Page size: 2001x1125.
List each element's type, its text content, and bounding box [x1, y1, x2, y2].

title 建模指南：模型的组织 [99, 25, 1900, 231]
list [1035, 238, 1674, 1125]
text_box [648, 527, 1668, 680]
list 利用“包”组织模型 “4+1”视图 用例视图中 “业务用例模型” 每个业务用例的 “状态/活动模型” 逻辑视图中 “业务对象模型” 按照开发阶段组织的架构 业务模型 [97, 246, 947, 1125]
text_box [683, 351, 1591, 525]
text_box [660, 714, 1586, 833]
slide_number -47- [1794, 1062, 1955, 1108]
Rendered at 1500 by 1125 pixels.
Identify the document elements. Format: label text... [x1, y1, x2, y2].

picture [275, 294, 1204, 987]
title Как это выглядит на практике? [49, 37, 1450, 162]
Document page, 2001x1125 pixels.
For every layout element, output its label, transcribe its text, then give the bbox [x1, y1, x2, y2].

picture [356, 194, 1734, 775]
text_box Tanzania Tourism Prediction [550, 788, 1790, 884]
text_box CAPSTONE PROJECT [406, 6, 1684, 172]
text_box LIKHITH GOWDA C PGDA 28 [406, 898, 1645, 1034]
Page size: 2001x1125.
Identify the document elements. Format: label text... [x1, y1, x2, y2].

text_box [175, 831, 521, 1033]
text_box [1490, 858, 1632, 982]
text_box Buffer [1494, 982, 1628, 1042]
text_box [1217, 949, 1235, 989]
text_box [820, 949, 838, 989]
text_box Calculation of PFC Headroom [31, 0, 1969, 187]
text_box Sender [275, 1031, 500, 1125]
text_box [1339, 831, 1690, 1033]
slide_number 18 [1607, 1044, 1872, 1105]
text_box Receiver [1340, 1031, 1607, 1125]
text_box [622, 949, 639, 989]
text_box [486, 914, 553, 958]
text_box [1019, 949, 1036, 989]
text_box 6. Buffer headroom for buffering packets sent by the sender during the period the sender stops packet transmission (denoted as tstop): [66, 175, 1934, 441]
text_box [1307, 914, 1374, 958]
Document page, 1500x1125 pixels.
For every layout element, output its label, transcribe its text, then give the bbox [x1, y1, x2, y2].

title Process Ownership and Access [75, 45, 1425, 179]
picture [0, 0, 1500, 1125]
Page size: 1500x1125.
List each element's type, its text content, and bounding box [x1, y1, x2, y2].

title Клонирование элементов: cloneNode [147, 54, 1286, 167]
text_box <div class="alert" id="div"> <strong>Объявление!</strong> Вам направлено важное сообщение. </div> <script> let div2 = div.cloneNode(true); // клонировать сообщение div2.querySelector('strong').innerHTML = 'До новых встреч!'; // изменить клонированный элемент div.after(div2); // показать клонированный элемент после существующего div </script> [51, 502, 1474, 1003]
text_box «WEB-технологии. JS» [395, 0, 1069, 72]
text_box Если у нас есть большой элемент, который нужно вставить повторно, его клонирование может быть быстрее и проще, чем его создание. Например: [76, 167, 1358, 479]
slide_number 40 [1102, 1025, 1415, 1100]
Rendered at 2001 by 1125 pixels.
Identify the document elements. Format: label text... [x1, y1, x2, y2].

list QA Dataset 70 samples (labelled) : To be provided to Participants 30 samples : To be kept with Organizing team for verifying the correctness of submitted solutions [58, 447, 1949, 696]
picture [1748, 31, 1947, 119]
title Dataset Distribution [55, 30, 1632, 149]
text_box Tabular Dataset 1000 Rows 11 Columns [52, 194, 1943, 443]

◆ ◆ ◆ ◆ ◆

- [Task item]:
From the first line through the last, give the data above again exactly.

- [Answer box]:
Page size: 2001x1125.
List each element's type, its text content, and bounding box [x1, y1, x2, y2].

title 建模指南：模型的组织 [99, 25, 1900, 231]
list [1035, 238, 1674, 1125]
text_box [648, 527, 1668, 680]
list 利用“包”组织模型 “4+1”视图 用例视图中 “业务用例模型” 每个业务用例的 “状态/活动模型” 逻辑视图中 “业务对象模型” 按照开发阶段组织的架构 业务模型 [97, 246, 947, 1125]
text_box [683, 351, 1591, 525]
text_box [660, 714, 1586, 833]
slide_number -47- [1794, 1062, 1955, 1108]
Rendered at 1500 by 1125 pixels.
Identify the document elements. Format: label text... [x1, y1, x2, y2].

picture [275, 294, 1204, 987]
title Как это выглядит на практике? [49, 37, 1450, 162]
Document page, 2001x1125 pixels.
For every layout element, output its label, transcribe its text, then give the bbox [x1, y1, x2, y2].

picture [356, 194, 1734, 775]
text_box Tanzania Tourism Prediction [550, 788, 1790, 884]
text_box CAPSTONE PROJECT [406, 6, 1684, 172]
text_box LIKHITH GOWDA C PGDA 28 [406, 898, 1645, 1034]
Page size: 2001x1125.
Identify the document elements. Format: label text... [x1, y1, x2, y2].

text_box [175, 831, 521, 1033]
text_box [1490, 858, 1632, 982]
text_box Buffer [1494, 982, 1628, 1042]
text_box [1217, 949, 1235, 989]
text_box [820, 949, 838, 989]
text_box Calculation of PFC Headroom [31, 0, 1969, 187]
text_box Sender [275, 1031, 500, 1125]
text_box [1339, 831, 1690, 1033]
slide_number 18 [1607, 1044, 1872, 1105]
text_box Receiver [1340, 1031, 1607, 1125]
text_box [622, 949, 639, 989]
text_box [486, 914, 553, 958]
text_box [1019, 949, 1036, 989]
text_box 6. Buffer headroom for buffering packets sent by the sender during the period the sender stops packet transmission (denoted as tstop): [66, 175, 1934, 441]
text_box [1307, 914, 1374, 958]
Document page, 1500x1125 pixels.
For every layout element, output its label, transcribe its text, then give the bbox [x1, y1, x2, y2].

title Process Ownership and Access [75, 45, 1425, 179]
picture [0, 0, 1500, 1125]
Page size: 1500x1125.
List each element's type, its text content, and bounding box [x1, y1, x2, y2].

title Клонирование элементов: cloneNode [147, 54, 1286, 167]
text_box <div class="alert" id="div"> <strong>Объявление!</strong> Вам направлено важное сообщение. </div> <script> let div2 = div.cloneNode(true); // клонировать сообщение div2.querySelector('strong').innerHTML = 'До новых встреч!'; // изменить клонированный элемент div.after(div2); // показать клонированный элемент после существующего div </script> [51, 502, 1474, 1003]
text_box «WEB-технологии. JS» [395, 0, 1069, 72]
text_box Если у нас есть большой элемент, который нужно вставить повторно, его клонирование может быть быстрее и проще, чем его создание. Например: [76, 167, 1358, 479]
slide_number 40 [1102, 1025, 1415, 1100]
Rendered at 2001 by 1125 pixels.
Identify the document elements. Format: label text... [x1, y1, x2, y2].

list QA Dataset 70 samples (labelled) : To be provided to Participants 30 samples : To be kept with Organizing team for verifying the correctness of submitted solutions [58, 447, 1949, 696]
picture [1748, 31, 1947, 119]
title Dataset Distribution [55, 30, 1632, 149]
text_box Tabular Dataset 1000 Rows 11 Columns [52, 194, 1943, 443]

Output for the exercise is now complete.